On vient de le voir : les installations des stations thermales sont minutieusement contrôlées pour se prémunir de toute présence de bactéries. Mais une fois en service, les piscines d'eau chaude ne constituent-elles pas un environnement favorable à la propagation du coronavirus. "C'est un point qui a été évoqué très tôt lorsque la pandémie s'est déclarée", raconte Bertrand Dahan, "Il a été répondu de façon très simple à cette question par la réalisation d'un protocole sanitaire qui prévoit notamment la surchloration des bassins. C'est ce qui vient anihiler tout risque dans l'eau."
Le vaccin sera-t-il obligatoire pour faire une cure ?
A l'heure où nous écrivons cet article, le protocole sanitaire de la réouverture est encore à l'étude. "La présentation d’un test PCR négatif au moins 72 heures avant le début d’une cure thermale et la question de la vaccination font partie des pistes étudiées", indique le site internet L'officiel du thermalisme, vitrine de la profession.

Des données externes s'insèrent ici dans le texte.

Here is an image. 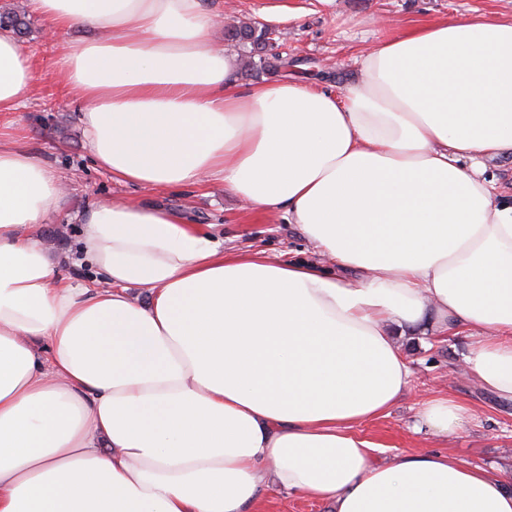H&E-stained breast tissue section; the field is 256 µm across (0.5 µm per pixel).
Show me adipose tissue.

Dans l'attente de réponses, Bertrand Daban rappelle que la réalisation d'une cure thermale découle d'un parcours de soins avec toute une série de filtres préalables. "Le patient va d'abord voir son généraliste, qui décide d'envoyer ou non son patient en cure en fonction de sa fragilité. La deuxième barrière, c'est le médecin thermal que le curiste doit rencontrer avant de commencer sa cure. Il y a toutes une série de points cliniques qui sont examinés. Et quand l'accord est donné, après, il y a une infirmière. A la moindre suspicion, au moindre signe clinique évocateur du covid, le patient est immédiatement isolé et exfiltré vers les services hospitaliers. Sur les quatre mois et demi d'activité l'année dernière, on n'a pas eu un seul cluster." Pour l'heure, la seule règle annoncée par les pouvoirs publics est la réduction de la jauge à 50%.